= John Macsween (entrepreneur) =

John Angus Macsween (17 October 1939 - 12 July 2006) was a Scottish butcher and entrepreneur who helped popularise haggis as an international dish.

==Business==
Macsween came from a family of butchers in Edinburgh, where he noted the popularity of haggis among English rugby fans attending international matches at Murrayfield Stadium. After taking over the family business in 1975, the subsequent popularity of their haggis led to his opening the world's first purpose-built haggis factory, and the sale of the butchers company. In the 1970s Macsween took samples to London, and soon received orders for Macsween haggis from major buyers including Selfridges, Harrods, and Fortnum & Mason.

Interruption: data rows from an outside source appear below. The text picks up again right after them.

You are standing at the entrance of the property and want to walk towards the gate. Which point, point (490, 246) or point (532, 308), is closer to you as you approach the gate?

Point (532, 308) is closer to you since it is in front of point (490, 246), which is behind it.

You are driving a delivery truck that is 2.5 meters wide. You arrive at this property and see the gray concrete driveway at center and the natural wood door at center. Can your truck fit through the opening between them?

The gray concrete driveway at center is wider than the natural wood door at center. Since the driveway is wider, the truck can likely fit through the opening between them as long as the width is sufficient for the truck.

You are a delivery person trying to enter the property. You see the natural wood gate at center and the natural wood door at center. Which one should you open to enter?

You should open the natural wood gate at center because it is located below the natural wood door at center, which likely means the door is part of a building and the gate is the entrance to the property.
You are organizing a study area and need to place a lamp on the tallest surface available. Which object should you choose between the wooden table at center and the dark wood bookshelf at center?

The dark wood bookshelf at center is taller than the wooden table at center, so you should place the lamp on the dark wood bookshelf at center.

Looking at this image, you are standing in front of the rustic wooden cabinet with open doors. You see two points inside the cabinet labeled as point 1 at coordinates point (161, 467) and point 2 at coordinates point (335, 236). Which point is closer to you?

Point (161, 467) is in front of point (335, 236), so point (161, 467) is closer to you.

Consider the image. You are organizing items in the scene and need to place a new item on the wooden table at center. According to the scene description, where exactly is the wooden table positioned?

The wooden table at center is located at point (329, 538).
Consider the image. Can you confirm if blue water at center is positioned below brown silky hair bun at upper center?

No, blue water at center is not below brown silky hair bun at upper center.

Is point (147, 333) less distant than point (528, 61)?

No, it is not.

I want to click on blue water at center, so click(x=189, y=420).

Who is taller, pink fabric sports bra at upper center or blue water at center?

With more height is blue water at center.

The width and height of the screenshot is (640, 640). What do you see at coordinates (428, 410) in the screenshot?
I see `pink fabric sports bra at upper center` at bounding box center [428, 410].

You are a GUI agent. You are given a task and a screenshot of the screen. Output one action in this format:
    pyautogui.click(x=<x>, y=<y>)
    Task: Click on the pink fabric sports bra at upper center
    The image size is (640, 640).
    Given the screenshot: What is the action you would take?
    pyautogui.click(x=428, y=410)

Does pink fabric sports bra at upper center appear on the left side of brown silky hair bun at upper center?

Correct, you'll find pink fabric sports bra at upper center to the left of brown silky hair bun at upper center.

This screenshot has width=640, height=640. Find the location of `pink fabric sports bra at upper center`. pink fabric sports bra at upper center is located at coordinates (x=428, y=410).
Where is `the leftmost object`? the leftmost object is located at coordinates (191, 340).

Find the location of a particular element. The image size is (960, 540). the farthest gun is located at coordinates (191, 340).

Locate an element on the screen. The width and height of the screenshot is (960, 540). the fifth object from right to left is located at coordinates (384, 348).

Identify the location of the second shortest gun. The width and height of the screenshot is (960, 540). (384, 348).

Macsween started to produce what was described as a vegetarian haggis in 1984, after a request from the Burns Supper at the Scottish Poetry Library. It is stated that this was the first vegetarian haggis produced and available commercially.

==Personal life==
Macsween was the eldest of three siblings and attended James Gillespie's High School and George Heriot's School.

Macsween married Kate Mackay, the daughter of James Wilson McKay, who became Lord Provost of Edinburgh, in 1964. His wife and his four children survived him at this death, and Macsween haggis continued to be produced, sold under both the Macsween name and as supermarkets' own brands.

He also had an interest in horticulture.